There are, of course, non-materialist atheist traditions, like Tibetan Buddhism, which are not at all threatened by the demise of materialist atheism in the West.

Materialist atheism is a pretty low-class show, to begin with. Materialist atheists want you to believe you are an animal, not really responsible for what you do. Bears fight, and so do people ... and it's all the same thing in the end. Is it?
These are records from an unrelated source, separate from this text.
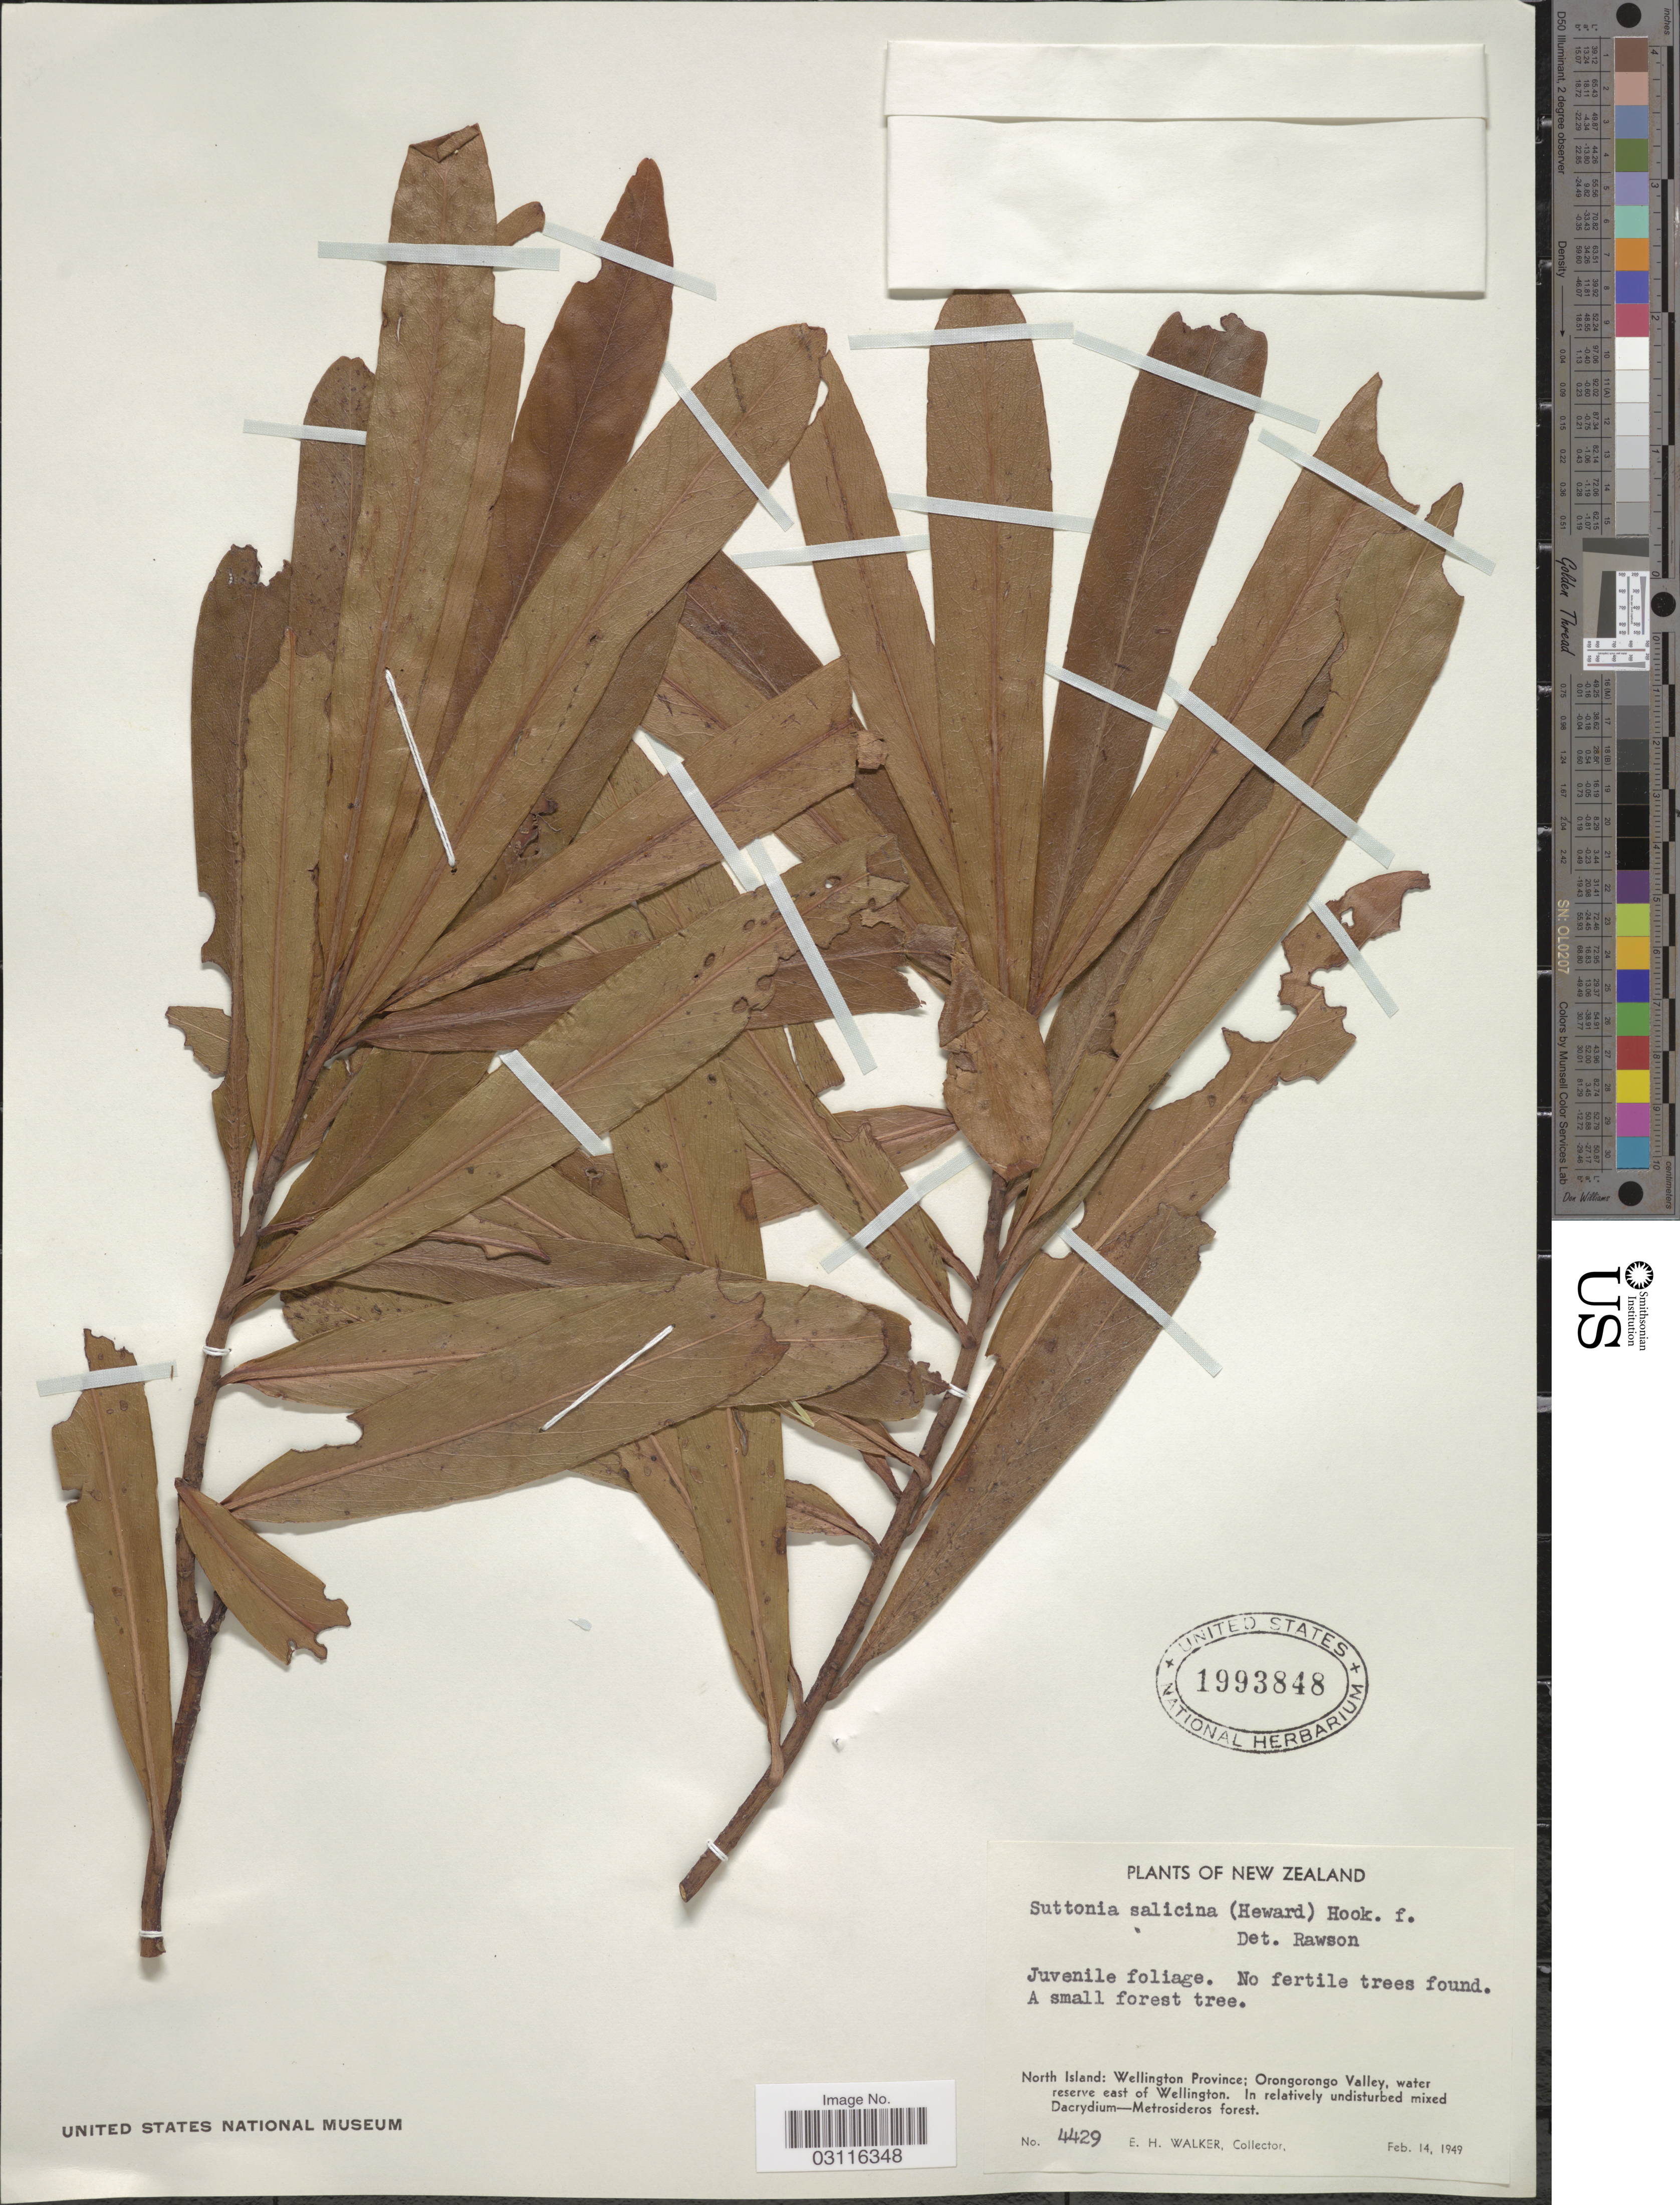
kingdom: Plantae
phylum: Tracheophyta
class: Magnoliopsida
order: Ericales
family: Primulaceae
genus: Suttonia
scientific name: Suttonia salicina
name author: Hook. f.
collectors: E. H. Walker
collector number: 4429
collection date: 1949-02-14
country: New Zealand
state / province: Wellington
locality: North Island: Orongorongo Valley, water reserve east of Wellington.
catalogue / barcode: US 1993848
Hundreds of millions of people worldwide have been atheists who nonetheless thought that humans are morally responsible. Typically, they belong to traditions where we must work off our sins in a future life. So if you want to spend this life using and abusing everyone and everything around you, fine - but according to them, you will work it off in another life. There is no free lunch in those traditions, as there is in materialist atheism.

Anyway, I just want it on the record that I have far more respect for traditional atheists, agnostics, and deists- among whom were some really major Western philosophers - than I do for the current crop of "We're just the 98% chimpanzee"crowd. All I can think of to say is, "Speak for yourself, Bud."

In fact, as a traditional Christian, I would say - in criticism - that that is exactly the problem with non-materialist atheism. There is no grace. Grace is not a free lunch. It is, for example, a father going out to meet his wayward son, when the latter has chosen to return.